(Dataset entries)
■ ■ ■ ■
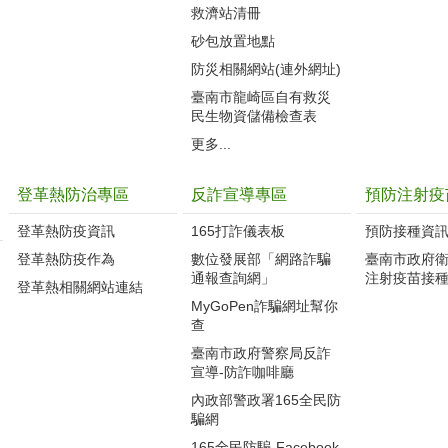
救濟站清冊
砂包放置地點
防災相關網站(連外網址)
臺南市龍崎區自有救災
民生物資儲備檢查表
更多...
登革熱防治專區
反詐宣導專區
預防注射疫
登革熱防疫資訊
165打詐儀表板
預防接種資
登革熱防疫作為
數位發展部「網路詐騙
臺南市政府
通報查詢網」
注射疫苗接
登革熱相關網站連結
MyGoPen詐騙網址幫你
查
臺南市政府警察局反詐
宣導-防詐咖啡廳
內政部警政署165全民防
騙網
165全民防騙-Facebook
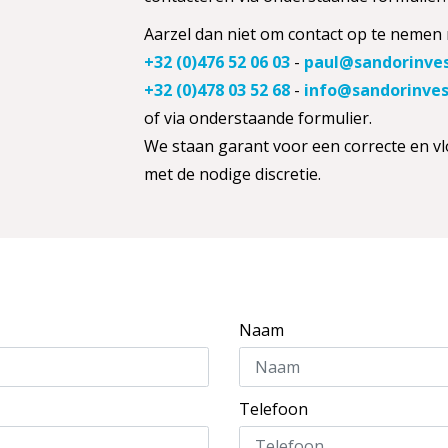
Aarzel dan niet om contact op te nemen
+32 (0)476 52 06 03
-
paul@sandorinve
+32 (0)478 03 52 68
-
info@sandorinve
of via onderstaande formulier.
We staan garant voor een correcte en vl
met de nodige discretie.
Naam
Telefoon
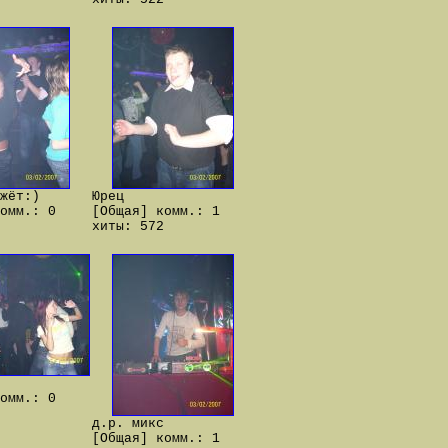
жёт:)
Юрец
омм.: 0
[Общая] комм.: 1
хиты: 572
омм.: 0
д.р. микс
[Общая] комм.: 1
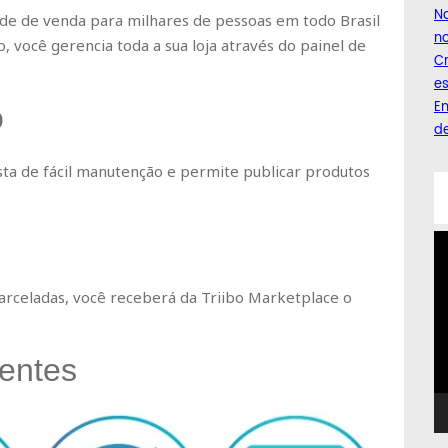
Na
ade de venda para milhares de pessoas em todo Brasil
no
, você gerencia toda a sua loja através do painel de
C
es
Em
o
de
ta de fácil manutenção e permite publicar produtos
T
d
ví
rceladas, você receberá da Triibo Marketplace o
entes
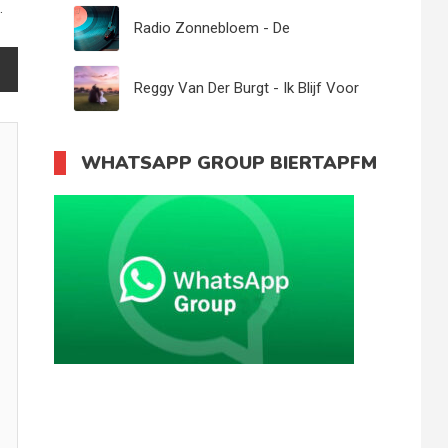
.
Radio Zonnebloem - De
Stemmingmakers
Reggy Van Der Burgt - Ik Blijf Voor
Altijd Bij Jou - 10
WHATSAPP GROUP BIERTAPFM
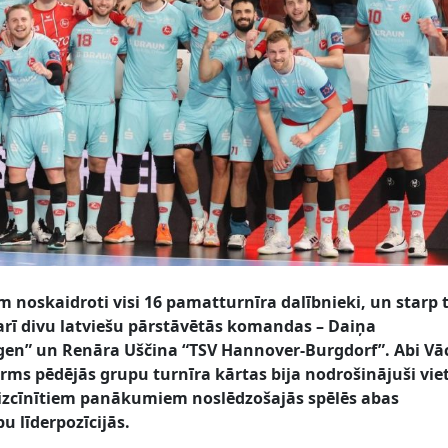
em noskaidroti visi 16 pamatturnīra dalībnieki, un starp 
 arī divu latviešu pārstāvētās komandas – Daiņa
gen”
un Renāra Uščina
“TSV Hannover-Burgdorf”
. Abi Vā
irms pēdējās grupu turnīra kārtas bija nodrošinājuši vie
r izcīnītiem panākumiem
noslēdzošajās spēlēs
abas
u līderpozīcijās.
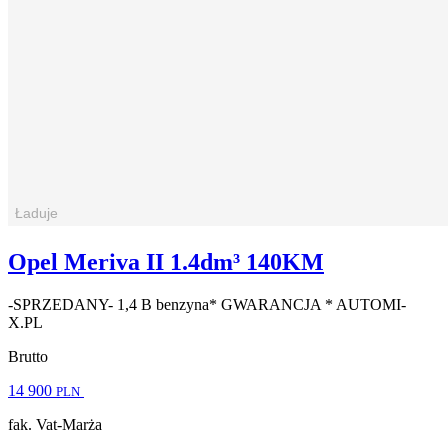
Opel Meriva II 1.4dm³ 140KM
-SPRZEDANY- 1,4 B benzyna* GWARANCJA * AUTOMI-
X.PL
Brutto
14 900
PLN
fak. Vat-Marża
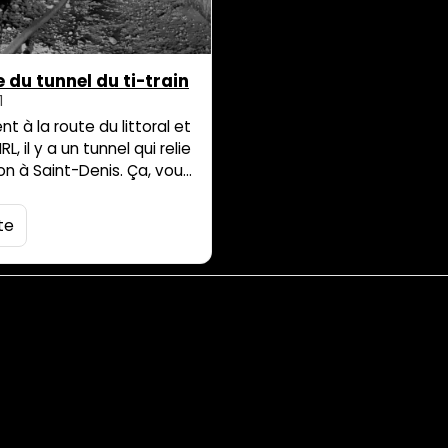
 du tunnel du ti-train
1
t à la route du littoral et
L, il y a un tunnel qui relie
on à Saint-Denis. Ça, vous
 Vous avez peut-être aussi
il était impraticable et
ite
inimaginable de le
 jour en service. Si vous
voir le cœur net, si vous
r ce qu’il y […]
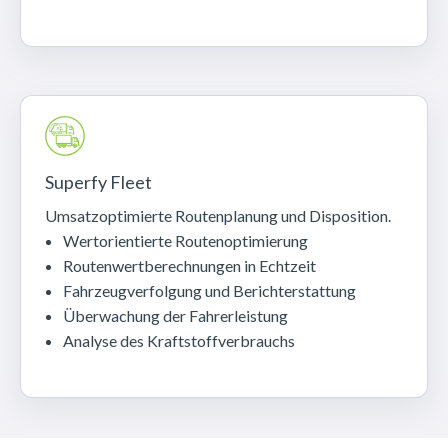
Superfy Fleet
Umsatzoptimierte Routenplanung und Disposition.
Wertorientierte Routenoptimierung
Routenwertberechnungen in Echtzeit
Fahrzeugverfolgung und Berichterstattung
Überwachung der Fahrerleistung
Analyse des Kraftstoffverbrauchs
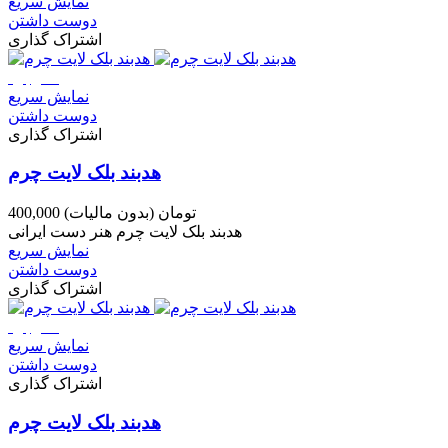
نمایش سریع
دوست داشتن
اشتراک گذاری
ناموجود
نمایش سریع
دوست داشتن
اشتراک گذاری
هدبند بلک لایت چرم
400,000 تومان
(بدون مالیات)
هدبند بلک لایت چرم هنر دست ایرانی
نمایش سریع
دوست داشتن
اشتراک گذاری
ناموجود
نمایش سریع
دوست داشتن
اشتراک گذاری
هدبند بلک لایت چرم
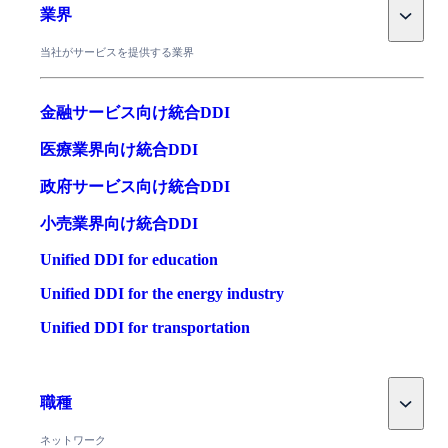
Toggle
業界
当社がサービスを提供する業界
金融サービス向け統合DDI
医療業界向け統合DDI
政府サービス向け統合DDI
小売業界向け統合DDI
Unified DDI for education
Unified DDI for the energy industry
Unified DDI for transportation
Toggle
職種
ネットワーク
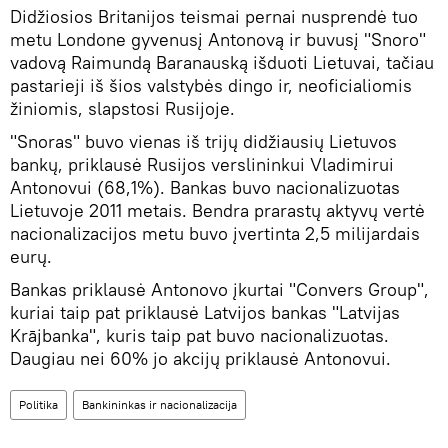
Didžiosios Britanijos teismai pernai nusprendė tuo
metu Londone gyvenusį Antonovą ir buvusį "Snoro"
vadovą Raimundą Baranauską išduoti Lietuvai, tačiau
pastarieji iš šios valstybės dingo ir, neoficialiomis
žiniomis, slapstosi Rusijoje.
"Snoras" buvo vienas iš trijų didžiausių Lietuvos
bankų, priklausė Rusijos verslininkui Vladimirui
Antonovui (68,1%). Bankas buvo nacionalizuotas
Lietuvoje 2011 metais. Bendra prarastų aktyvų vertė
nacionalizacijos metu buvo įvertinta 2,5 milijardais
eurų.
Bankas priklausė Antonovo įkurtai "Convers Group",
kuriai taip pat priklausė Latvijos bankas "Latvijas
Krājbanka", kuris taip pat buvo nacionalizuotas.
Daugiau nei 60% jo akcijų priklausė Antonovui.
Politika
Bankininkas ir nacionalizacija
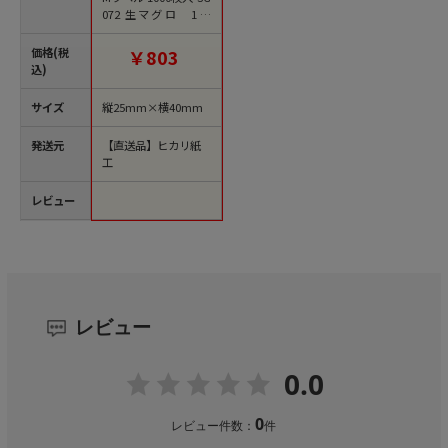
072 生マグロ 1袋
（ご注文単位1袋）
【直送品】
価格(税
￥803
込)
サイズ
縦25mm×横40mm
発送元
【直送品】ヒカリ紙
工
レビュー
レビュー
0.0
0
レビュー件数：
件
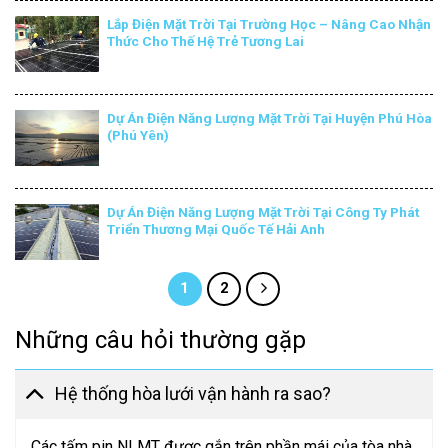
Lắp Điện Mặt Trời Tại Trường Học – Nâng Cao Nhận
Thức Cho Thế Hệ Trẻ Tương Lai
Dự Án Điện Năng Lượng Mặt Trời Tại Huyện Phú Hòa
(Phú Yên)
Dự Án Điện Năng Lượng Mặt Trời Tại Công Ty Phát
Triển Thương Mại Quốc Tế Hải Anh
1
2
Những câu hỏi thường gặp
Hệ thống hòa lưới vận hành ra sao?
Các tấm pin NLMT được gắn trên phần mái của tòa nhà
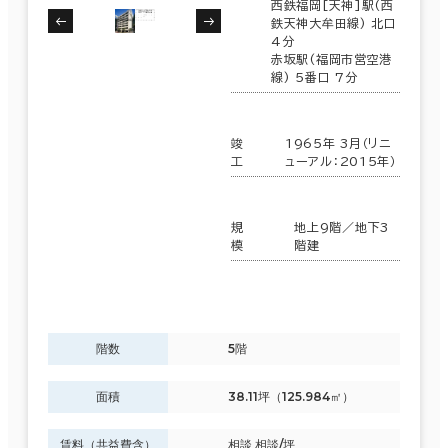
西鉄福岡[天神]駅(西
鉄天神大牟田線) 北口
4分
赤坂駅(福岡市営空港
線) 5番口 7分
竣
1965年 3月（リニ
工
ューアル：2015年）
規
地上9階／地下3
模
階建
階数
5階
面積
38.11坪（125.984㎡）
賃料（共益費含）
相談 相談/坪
■ ■ ■ ■
§ About this task
Whenever the string "Lượng" turns up in a line of the data, copy that line.

§ Answer to this task
Dự Án Điện Năng Lượng Mặt Trời Tại Huyện Phú Hòa
Dự Án Điện Năng Lượng Mặt Trời Tại Công Ty Phát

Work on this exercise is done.